Nothing in the records may change when you print them out again.

↓↓↓

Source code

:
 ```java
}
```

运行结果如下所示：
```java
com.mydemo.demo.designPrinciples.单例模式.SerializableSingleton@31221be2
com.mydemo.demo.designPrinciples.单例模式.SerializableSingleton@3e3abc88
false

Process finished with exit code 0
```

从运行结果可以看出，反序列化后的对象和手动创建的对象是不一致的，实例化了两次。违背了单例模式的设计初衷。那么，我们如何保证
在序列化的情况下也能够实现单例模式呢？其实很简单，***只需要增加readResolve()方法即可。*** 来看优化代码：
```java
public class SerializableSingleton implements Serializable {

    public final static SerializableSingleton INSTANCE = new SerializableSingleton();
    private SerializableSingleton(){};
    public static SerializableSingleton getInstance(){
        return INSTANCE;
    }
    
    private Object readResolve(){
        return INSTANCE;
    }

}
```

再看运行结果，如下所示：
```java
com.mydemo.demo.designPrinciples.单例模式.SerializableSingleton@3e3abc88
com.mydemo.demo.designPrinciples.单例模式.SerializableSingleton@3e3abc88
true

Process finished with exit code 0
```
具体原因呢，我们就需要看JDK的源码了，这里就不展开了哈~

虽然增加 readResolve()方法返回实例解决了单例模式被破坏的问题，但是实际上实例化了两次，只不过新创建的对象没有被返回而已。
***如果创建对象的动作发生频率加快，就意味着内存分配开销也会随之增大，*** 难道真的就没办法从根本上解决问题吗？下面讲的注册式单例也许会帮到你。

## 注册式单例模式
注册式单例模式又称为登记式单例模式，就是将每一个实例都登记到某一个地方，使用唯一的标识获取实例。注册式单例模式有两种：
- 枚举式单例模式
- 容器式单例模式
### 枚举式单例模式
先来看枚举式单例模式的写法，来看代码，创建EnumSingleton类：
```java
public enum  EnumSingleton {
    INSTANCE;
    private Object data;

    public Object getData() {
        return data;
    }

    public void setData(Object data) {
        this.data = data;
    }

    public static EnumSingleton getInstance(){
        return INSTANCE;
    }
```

↑↑↑

## Solution to this task
Source code

:
 ```java
}
```

运行结果如下所示：
```java
com.mydemo.demo.designPrinciples.单例模式.SerializableSingleton@31221be2
com.mydemo.demo.designPrinciples.单例模式.SerializableSingleton@3e3abc88
false

Process finished with exit code 0
```

从运行结果可以看出，反序列化后的对象和手动创建的对象是不一致的，实例化了两次。违背了单例模式的设计初衷。那么，我们如何保证
在序列化的情况下也能够实现单例模式呢？其实很简单，***只需要增加readResolve()方法即可。*** 来看优化代码：
```java
public class SerializableSingleton implements Serializable {

    public final static SerializableSingleton INSTANCE = new SerializableSingleton();
    private SerializableSingleton(){};
    public static SerializableSingleton getInstance(){
        return INSTANCE;
    }
    
    private Object readResolve(){
        return INSTANCE;
    }

}
```

再看运行结果，如下所示：
```java
com.mydemo.demo.designPrinciples.单例模式.SerializableSingleton@3e3abc88
com.mydemo.demo.designPrinciples.单例模式.SerializableSingleton@3e3abc88
true

Process finished with exit code 0
```
具体原因呢，我们就需要看JDK的源码了，这里就不展开了哈~

虽然增加 readResolve()方法返回实例解决了单例模式被破坏的问题，但是实际上实例化了两次，只不过新创建的对象没有被返回而已。
***如果创建对象的动作发生频率加快，就意味着内存分配开销也会随之增大，*** 难道真的就没办法从根本上解决问题吗？下面讲的注册式单例也许会帮到你。

## 注册式单例模式
注册式单例模式又称为登记式单例模式，就是将每一个实例都登记到某一个地方，使用唯一的标识获取实例。注册式单例模式有两种：
- 枚举式单例模式
- 容器式单例模式
### 枚举式单例模式
先来看枚举式单例模式的写法，来看代码，创建EnumSingleton类：
```java
public enum  EnumSingleton {
    INSTANCE;
    private Object data;

    public Object getData() {
        return data;
    }

    public void setData(Object data) {
        this.data = data;
    }

    public static EnumSingleton getInstance(){
        return INSTANCE;
    }
```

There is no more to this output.